I used to feel so confused about myself. Even writing about it is confusing because I never truly understood how I felt. I thought I had lost myself. I felt I was bipolar. I didn’t know which “me” was really me. Sometimes I felt I was a positive person, sometimes I felt I was the opposite, sometimes I thought I was a smart person, I thought I was serious, sometimes I felt like I was a completely different person.
For many years I struggled with this. And it is completely normal considering I was a teenager, and every teenager go through this phase of “who exactly am I?”. And while we struggle with this, we tend to copy a lot of personalities. Seriously, how many times have you started to act like a certain person and try to be exactly like them? Talking from my experience, I have acted like other people so many times. And that’s because you are confused. And maybe some people have been extremely secure since they were kids, hence they didn’t go through this, but personally, I find this a little hard to believe.

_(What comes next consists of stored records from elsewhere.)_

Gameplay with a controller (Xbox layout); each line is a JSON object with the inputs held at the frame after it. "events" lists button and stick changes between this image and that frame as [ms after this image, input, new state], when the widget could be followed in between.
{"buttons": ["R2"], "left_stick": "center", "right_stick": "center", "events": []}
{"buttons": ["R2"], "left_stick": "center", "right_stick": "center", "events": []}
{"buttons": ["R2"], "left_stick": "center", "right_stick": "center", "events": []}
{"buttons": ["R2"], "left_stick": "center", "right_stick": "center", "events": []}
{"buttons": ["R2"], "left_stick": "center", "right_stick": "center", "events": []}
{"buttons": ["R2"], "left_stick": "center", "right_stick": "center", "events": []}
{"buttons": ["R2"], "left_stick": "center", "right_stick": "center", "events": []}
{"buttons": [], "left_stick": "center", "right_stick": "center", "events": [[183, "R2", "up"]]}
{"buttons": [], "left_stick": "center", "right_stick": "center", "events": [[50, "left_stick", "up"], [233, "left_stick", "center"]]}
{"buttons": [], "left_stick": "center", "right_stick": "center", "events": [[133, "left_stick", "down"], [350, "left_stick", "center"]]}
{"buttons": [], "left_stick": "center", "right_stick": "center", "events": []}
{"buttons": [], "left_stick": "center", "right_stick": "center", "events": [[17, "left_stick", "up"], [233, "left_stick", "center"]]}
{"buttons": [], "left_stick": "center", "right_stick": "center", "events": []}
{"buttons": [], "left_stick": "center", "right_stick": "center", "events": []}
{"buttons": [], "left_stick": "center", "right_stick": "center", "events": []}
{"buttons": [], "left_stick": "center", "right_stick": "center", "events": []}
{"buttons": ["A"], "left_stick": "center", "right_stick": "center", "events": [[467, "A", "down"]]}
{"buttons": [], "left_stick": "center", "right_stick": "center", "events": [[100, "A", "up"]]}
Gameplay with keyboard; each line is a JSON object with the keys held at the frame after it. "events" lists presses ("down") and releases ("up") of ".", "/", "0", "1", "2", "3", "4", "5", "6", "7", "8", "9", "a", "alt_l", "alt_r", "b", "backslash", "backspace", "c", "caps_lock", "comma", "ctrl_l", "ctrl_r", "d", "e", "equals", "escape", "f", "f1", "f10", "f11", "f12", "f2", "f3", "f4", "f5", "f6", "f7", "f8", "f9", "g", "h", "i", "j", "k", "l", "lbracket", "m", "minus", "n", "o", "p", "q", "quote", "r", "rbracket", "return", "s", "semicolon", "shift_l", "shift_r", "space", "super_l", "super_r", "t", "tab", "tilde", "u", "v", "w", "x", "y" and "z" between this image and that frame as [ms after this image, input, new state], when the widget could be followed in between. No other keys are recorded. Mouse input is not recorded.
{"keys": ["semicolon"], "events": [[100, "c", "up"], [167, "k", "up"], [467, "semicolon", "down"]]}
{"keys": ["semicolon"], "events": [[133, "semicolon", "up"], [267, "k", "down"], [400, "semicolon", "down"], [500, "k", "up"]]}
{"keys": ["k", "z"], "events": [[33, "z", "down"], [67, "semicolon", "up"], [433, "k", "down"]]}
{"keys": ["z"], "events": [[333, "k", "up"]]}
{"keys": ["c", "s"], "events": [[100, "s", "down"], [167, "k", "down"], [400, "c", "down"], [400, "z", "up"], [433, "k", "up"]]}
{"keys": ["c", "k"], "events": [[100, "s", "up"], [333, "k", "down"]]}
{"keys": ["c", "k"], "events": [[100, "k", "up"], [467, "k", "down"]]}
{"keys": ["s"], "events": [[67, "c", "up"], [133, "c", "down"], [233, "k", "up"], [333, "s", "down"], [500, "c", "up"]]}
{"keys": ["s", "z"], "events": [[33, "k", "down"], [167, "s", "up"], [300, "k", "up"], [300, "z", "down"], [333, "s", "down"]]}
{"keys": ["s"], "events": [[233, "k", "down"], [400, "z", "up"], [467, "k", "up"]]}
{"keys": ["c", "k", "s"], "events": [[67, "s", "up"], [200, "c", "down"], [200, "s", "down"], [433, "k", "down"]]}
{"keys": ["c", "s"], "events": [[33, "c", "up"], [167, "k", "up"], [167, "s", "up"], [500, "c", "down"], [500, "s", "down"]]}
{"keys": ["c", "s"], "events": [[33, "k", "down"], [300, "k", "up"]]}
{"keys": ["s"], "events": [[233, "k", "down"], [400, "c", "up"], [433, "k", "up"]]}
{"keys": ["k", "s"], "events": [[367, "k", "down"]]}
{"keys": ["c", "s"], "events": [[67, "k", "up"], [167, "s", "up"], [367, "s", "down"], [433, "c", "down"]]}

And here comes what I want to say, it’s completely okay. It’s completely okay to feel confused about who you are, especially when you are young. It’s completely okay to “steal” others’ personalities while you find yours, or while you create yours. I feel like we need to go through these sort of things to understand ourselves. And it’s also okay to feel bipolar, although you are not. Sometimes we feel like even when we are not trying to be anyone else, we are not being ourselves, but all of those personalities are yours. Our “personality” is full of other “personalities”. But all of those combinations are what make us unique, they are what make us who we truly are. Embrace your mood swings, embrace your different styles, embrace your different thoughts and believes.